Segundo consórcio formado por estatais da Coreia do Sul, obra pode ser feita por menos que os R$ 34 bilhões previstos pelo governo

O consórcio coreano que pretende entrar na disputa pela construção do trem-bala brasileiro afirma ser possível realizar o trabalho por menos de R$ 34 bilhões, valor estimado pelo governo do Brasil para a obra que pretende ligar, por linha férrea, as cidades de Campinas, São Paulo e Rio de Janeiro. A proposta dos coreanos prevê uma série de rotas alternativas às atualmente em análise pelo governo, o que, segundo eles, abre espaço para a redução dos custos – e consequente diminuição da tarifa que será cobrada dos passageiros.

"Todos os planos de negócios para o trem-bala têm o objetivo de reduzir gastos e aumentar a eficiência", disse Daniel Suh, coordenador geral do grupo coreano para o projeto brasileiro. Três empresas do país asiático, KNRA, KTX e KRRI, estão à frente do consórcio. A linha do Trem de Alta Velocidade terá mais de 500 quilômetros de extensão.

Parte do grupo se deslocou nesta semana da Coreia do Sul para, por apenas três dias, acompanhar no Brasil o andamento do projeto. As empresas acreditam ter potencial para ganhar a disputa, embora considerem a China sua principal concorrente. "Estamos em uma posição confortável, pois temos experiência no assunto", disse Cho Hyun Yong, presidente da KRNA.

O consórcio tem, desde 2006, representantes no País para estudar o projeto do trem-bala. Se ganharem a disputa, os coreanos dizem que também pretendem incluir iniciativas de urbanização ao longo da ferrovia.
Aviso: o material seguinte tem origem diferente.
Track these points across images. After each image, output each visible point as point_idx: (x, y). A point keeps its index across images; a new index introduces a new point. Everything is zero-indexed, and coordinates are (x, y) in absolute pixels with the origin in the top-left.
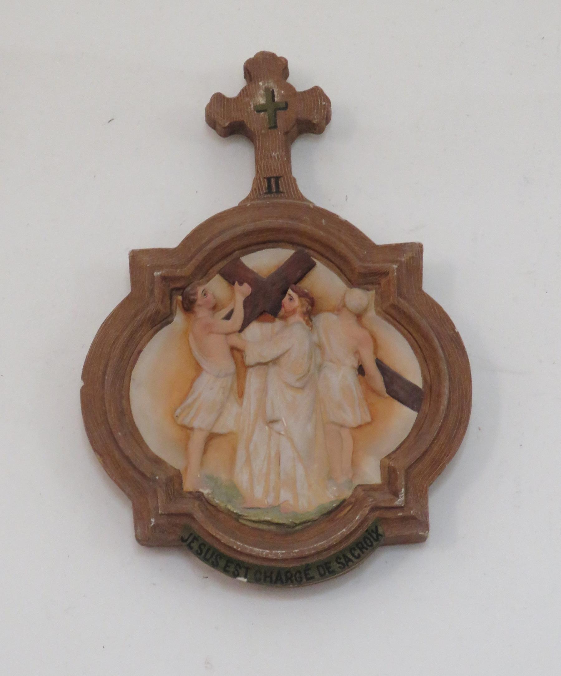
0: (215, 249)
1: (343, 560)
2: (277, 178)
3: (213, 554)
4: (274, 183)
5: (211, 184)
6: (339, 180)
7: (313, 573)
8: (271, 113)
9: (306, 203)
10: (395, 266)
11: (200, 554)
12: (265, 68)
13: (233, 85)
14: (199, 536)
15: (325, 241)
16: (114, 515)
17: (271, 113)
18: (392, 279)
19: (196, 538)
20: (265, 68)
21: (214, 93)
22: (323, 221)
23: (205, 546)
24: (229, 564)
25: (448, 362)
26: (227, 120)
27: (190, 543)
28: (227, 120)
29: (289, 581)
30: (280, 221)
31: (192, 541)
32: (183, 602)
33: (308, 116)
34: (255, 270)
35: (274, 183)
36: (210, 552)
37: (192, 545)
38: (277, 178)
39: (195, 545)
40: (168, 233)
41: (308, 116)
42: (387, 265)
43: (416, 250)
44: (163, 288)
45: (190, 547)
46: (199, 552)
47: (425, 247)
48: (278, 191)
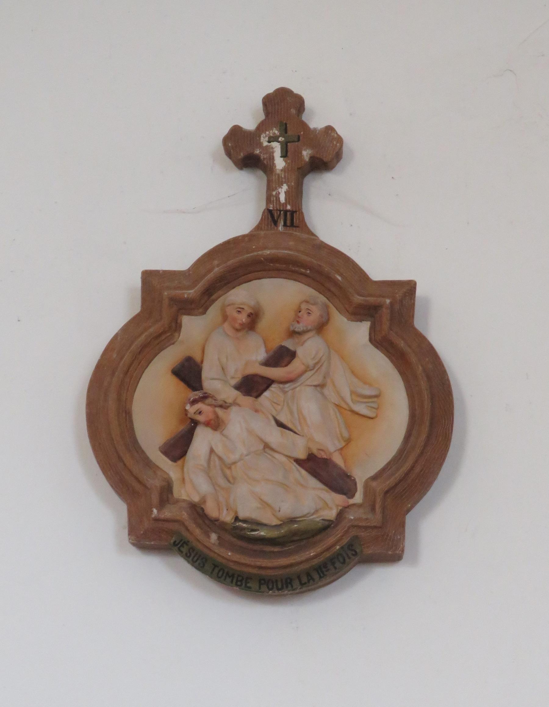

As empresas coreanas que compõem o consórcio são as mesmas que construíram o trem-bala na Coreia, na China continental e em Taiwan.

Consórcio terá mais membros

Segundo Paulo Benites, brasileiro que trabalha na coordenação do projeto coreano no País, mais de 30 companhias não-coreanas manifestaram interesse de firmar parcerias com o consórcio. Dessas, apenas seis estão em fase mais adiantada de negociação, segundo ele, sendo quatro brasileiras - embora ele não tenha revelado nomes, o Bertin já foi citado como um dos membros desse grupo. Uma empresa argentina e uma italiana completam o grupo. Das empresas coreanas que pretendem participar do projeto brasileiro estão Hyundai, Samsung, GS e Daelim. Os nomes da parceria, no entanto, só só serão anunciados depois que a disputa terminar.

O leilão que vai decidir o nome do grupo responsável pelo trem-bala, que já está atrasado, ainda não tem data para acontecer; mas deve ficar para o segundo semestre. No próximo mês, o Tribunal de Contas da União (TCU) vai lançar o edital do projeto. Além dos consórcios da Coreia e da China, Japão, Alemanha, Itália, França e Espanha estão na disputa. As obras precisam começar no ano que vem para que fiquem prontas em 2016, ano da Olimpíada no Rio de Janeiro.